# HUGE trout at Jetties



## iamatt

Caught box of trout in the surf this morning. Shut down so decided to see what was crackin at the Surfside jetties. Never seen so many huge trout just milling around .. 25..30+ inch trout right off the rocks. Nothing biting slack tide. Saw some reds too but 100's of HUGE FAT trout hanging out. Coaxed one to push a chicken boy lure but decided to leave so frustrating... like tarpon with lock jaw. Anyone else see this?


----------



## KevBow

If that's the case then there will be s select crowd there with their cast net loading up their coolers


----------



## johnmyjohn

Went Thursday and saw that. There's so much bait it's unreal. They are being caught tho.


----------



## iamatt

Looked like sea center Texas.... Hope can take another stab at those guys, maybe freelined croaker.. These girls were just swimming with the mullet. I been fishing those rocks 20 years and have never seen the quality and quantity of trout like that, right in plain view.


----------



## KevBow

Those are huge!


----------



## Mr. Saltwater

Saw the same thing last year from a beachfront pier. Giant pods of sow trout with many over 30" just milling around in the first gut at mid day. Trout had fed all night with a full moon and would not bite on anything...shrimp, mullet, croaker, and every lure in the box got ignored. Frustrating but REAL COOL just to see them.


----------



## KevBow

The big one in the first pic must be 35" and 12lbs


----------



## Sisco Kid

I'm not seeing any pics

Sent from my SM-G900V using Tapatalk


----------



## GreenZ

KevBow said:


> The big one in the first pic must be 35" and 12lbs


Haha


----------



## Muddskipper

Those trout are there most of the time.....and don't get big without being smart.....

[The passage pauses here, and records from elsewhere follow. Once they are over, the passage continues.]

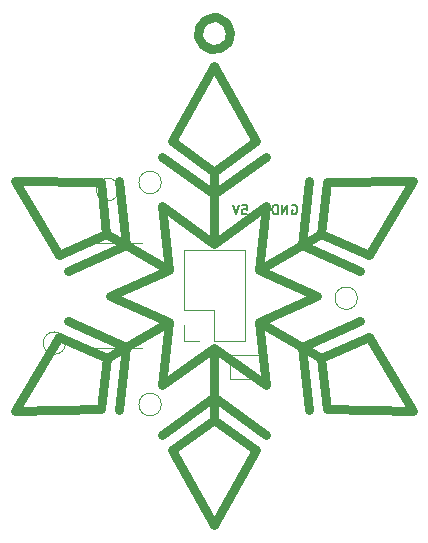
<source format=gbr>
%TF.GenerationSoftware,KiCad,Pcbnew,(5.1.9)-1*%
%TF.CreationDate,2021-09-26T19:09:17+02:00*%
%TF.ProjectId,SnowStar,536e6f77-5374-4617-922e-6b696361645f,rev?*%
%TF.SameCoordinates,Original*%
%TF.FileFunction,Legend,Bot*%
%TF.FilePolarity,Positive*%
%FSLAX46Y46*%
G04 Gerber Fmt 4.6, Leading zero omitted, Abs format (unit mm)*
G04 Created by KiCad (PCBNEW (5.1.9)-1) date 2021-09-26 19:09:17*
%MOMM*%
%LPD*%
G01*
G04 APERTURE LIST*
%ADD10C,0.150000*%
%ADD11C,0.800000*%
%ADD12C,0.120000*%
G04 APERTURE END LIST*
D10*
X133869520Y-107023024D02*
X134250473Y-107023024D01*
X134288568Y-107403977D01*
X134250473Y-107365881D01*
X134174282Y-107327786D01*
X133983806Y-107327786D01*
X133907616Y-107365881D01*
X133869520Y-107403977D01*
X133831425Y-107480167D01*
X133831425Y-107670643D01*
X133869520Y-107746834D01*
X133907616Y-107784929D01*
X133983806Y-107823024D01*
X134174282Y-107823024D01*
X134250473Y-107784929D01*
X134288568Y-107746834D01*
X133602854Y-107023024D02*
X133336187Y-107823024D01*
X133069520Y-107023024D01*
X138076663Y-107061120D02*
X138152854Y-107023024D01*
X138267140Y-107023024D01*
X138381425Y-107061120D01*
X138457616Y-107137310D01*
X138495711Y-107213500D01*
X138533806Y-107365881D01*
X138533806Y-107480167D01*
X138495711Y-107632548D01*
X138457616Y-107708739D01*
X138381425Y-107784929D01*
X138267140Y-107823024D01*
X138190949Y-107823024D01*
X138076663Y-107784929D01*
X138038568Y-107746834D01*
X138038568Y-107480167D01*
X138190949Y-107480167D01*
X137695711Y-107823024D02*
X137695711Y-107023024D01*
X137238568Y-107823024D01*
X137238568Y-107023024D01*
X136857616Y-107823024D02*
X136857616Y-107023024D01*
X136667140Y-107023024D01*
X136552854Y-107061120D01*
X136476663Y-107137310D01*
X136438568Y-107213500D01*
X136400473Y-107365881D01*
X136400473Y-107480167D01*
X136438568Y-107632548D01*
X136476663Y-107708739D01*
X136552854Y-107784929D01*
X136667140Y-107823024D01*
X136857616Y-107823024D01*
D11*
X135034586Y-127758682D02*
X131487110Y-125192968D01*
X140570314Y-119960072D02*
X141018530Y-124315161D01*
X141015381Y-105100258D02*
X140567137Y-109455318D01*
X131468255Y-104205259D02*
X131468258Y-106102938D01*
X131477271Y-134141450D02*
X135034586Y-127758682D01*
X121927284Y-124320169D02*
X122375528Y-119965109D01*
X132844422Y-92480588D02*
X132595929Y-91694882D01*
X132595929Y-91694882D02*
X132444220Y-91514416D01*
X122372351Y-109460455D02*
X124015792Y-110409295D01*
X132444220Y-91514416D02*
X131712932Y-91134549D01*
X131712932Y-91134549D02*
X131478049Y-91114215D01*
X135015757Y-101639550D02*
X131478094Y-95256777D01*
X132000937Y-93742952D02*
X132640965Y-93197947D01*
X132640965Y-93197947D02*
X132844422Y-92480588D01*
X130511877Y-93446760D02*
X131260323Y-93829504D01*
X131260323Y-93829504D02*
X132000937Y-93742952D01*
X130215685Y-91957700D02*
X130148492Y-92795644D01*
X130148492Y-92795644D02*
X130511877Y-93446760D01*
X138930127Y-110404157D02*
X143864275Y-112613789D01*
X138930087Y-119016800D02*
X143864238Y-116807208D01*
X148321678Y-104989612D02*
X141015381Y-105100258D01*
X138930127Y-110404157D02*
X135298525Y-112500859D01*
X124012578Y-110403727D02*
X123459095Y-105025806D01*
X138930127Y-110404157D02*
X139483644Y-105026271D01*
X127920780Y-101639545D02*
X131468255Y-104205259D01*
X124012578Y-110403727D02*
X127644184Y-112500436D01*
X124012538Y-119016270D02*
X123459021Y-124394156D01*
X144566034Y-118170726D02*
X140570314Y-119960072D01*
X148315016Y-124442849D02*
X144566034Y-118170726D01*
X122372351Y-109460455D02*
X121924136Y-105105366D01*
X131487110Y-125192968D02*
X127939609Y-127758677D01*
X114627649Y-104977678D02*
X118376631Y-111249801D01*
X141018530Y-124315161D02*
X148315016Y-124442849D01*
X138930087Y-119016800D02*
X139483570Y-124394721D01*
X138930087Y-119016800D02*
X135298482Y-116920091D01*
X124012538Y-119016270D02*
X119078390Y-116806638D01*
X127939609Y-127758677D02*
X131477271Y-134141450D01*
X140567137Y-109455318D02*
X144562854Y-111244697D01*
X124012578Y-110403727D02*
X119078427Y-112613319D01*
X131471472Y-106097371D02*
X127090839Y-102929076D01*
X121924136Y-105105366D02*
X114627649Y-104977678D01*
X118379812Y-118175730D02*
X114620988Y-124430815D01*
X122375528Y-119965109D02*
X124018967Y-119016270D01*
X122375528Y-119965109D02*
X118379812Y-118175730D01*
X131478049Y-91114215D02*
X131478049Y-91114215D01*
X131478049Y-91114215D02*
X130678175Y-91372805D01*
X130678175Y-91372805D02*
X130215685Y-91957700D01*
X140570314Y-119960072D02*
X138926873Y-119011232D01*
X144562854Y-111244697D02*
X148321678Y-104989612D01*
X131478094Y-95256777D02*
X127920780Y-101639545D01*
X131471472Y-106097371D02*
X131471476Y-110290781D01*
X114620988Y-124430815D02*
X121927284Y-124320169D01*
X131487110Y-125192968D02*
X131487108Y-123295289D01*
X124012538Y-119016270D02*
X127644140Y-116919568D01*
X140567137Y-109455318D02*
X138923698Y-110404157D01*
X118376631Y-111249801D02*
X122372351Y-109460455D01*
X131468255Y-104205259D02*
X135015757Y-101639550D01*
X131471472Y-106097371D02*
X135852138Y-102929081D01*
X127644156Y-112500373D02*
X122710000Y-114710000D01*
X140232613Y-114710027D02*
X135298474Y-112500397D01*
X135298503Y-116919633D02*
X140232613Y-114710027D01*
X127644188Y-116919601D02*
X127090665Y-122297535D01*
X131483893Y-123300856D02*
X127103228Y-126469146D01*
X127090665Y-122297535D02*
X131471339Y-119129246D01*
X131483893Y-123300856D02*
X131483889Y-119107446D01*
X131483893Y-123300856D02*
X135864526Y-126469151D01*
X131471321Y-110290759D02*
X127090669Y-107122528D01*
X135851947Y-107122494D02*
X131471321Y-110290759D01*
X135298474Y-112500397D02*
X135851947Y-107122494D01*
X135851970Y-122297550D02*
X135298503Y-116919633D01*
X127090669Y-107122528D02*
X127644156Y-112500373D01*
X131471339Y-119129246D02*
X135851970Y-122297550D01*
X122710000Y-114710000D02*
X127644188Y-116919601D01*
D12*
%TO.C,J1*%
X128897140Y-118541120D02*
X130227140Y-118541120D01*
X128897140Y-117211120D02*
X128897140Y-118541120D01*
X131497140Y-118541120D02*
X134097140Y-118541120D01*
X131497140Y-115941120D02*
X131497140Y-118541120D01*
X128897140Y-115941120D02*
X131497140Y-115941120D01*
X134097140Y-118541120D02*
X134097140Y-110801120D01*
X128897140Y-115941120D02*
X128897140Y-110801120D01*
X128897140Y-110801120D02*
X134097140Y-110801120D01*
%TO.C,JP1*%
X132817140Y-121711120D02*
X135617140Y-121711120D01*
X135617140Y-121711120D02*
X135617140Y-119711120D01*
X135617140Y-119711120D02*
X132817140Y-119711120D01*
X132817140Y-119711120D02*
X132817140Y-121711120D01*
%TO.C,TP1*%
X127017140Y-123911120D02*
G75*
G03*
X127017140Y-123911120I-950000J0D01*
G01*
%TO.C,TP2*%
X143617140Y-114911120D02*
G75*
G03*
X143617140Y-114911120I-950000J0D01*
G01*
%TO.C,TP3*%
X127017140Y-105111120D02*
G75*
G03*
X127017140Y-105111120I-950000J0D01*
G01*
%TO.C,TP4*%
X123417140Y-105711120D02*
G75*
G03*
X123417140Y-105711120I-950000J0D01*
G01*
%TO.C,TP5*%
X118917140Y-118711120D02*
G75*
G03*
X118917140Y-118711120I-950000J0D01*
G01*
%TO.C,U1*%
X123467140Y-119146120D02*
X120017140Y-119146120D01*
X123467140Y-119146120D02*
X125417140Y-119146120D01*
X123467140Y-110276120D02*
X121517140Y-110276120D01*
X123467140Y-110276120D02*
X125417140Y-110276120D01*
%TD*%
M02*

</source>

Got to snorkel the jettys once.....the specs were huge!


----------



## Sgrem

Pics aren't showing up.....somebody repost em.


----------



## SaltWater Hook'n

Pictures? I am thinking of hitting the surf after work to try and load up on mullet for shark drops. :texasflag


----------



## justletmein

KevBow said:


> The big one in the first pic must be 35" and 12lbs


lmao good one you got them going.


----------



## SwineAssassiN

I don't see pics!!


----------



## Sowhunter

Catching huge trout over 26 inches in the surf is fun.


----------



## iamatt

They were there. Several people were throwing to them but not biting. Night time may be the play... or best kept secret right now. Just saying :dance:


----------



## [email protected]

did you see anyone trying a fly?


----------



## KevBow

Thanks for posting back up the pics for a bit. Hope you guys got to see those monsters. I don't blame you for taking them back down. No point in showing everyone your secret area of the jetties that those huge specks were cruising the surface. I'm going to go tomorrow and camp out in the rain for a few days until one of those big girls bites


----------



## 56Jeff

*Where are the Jetties?*

I don't get out much, Where are the jetties?


----------



## big3slayer

heard live ballyhooooooo freee lined


----------



## Duckchasr

*OR*

3 ft. live ribbon fish freelined. That or a bowfishing rig or a gill throw net.:dance:
:texasflag


----------



## wilderness will

Sweet


----------



## 535

those aren't trout


----------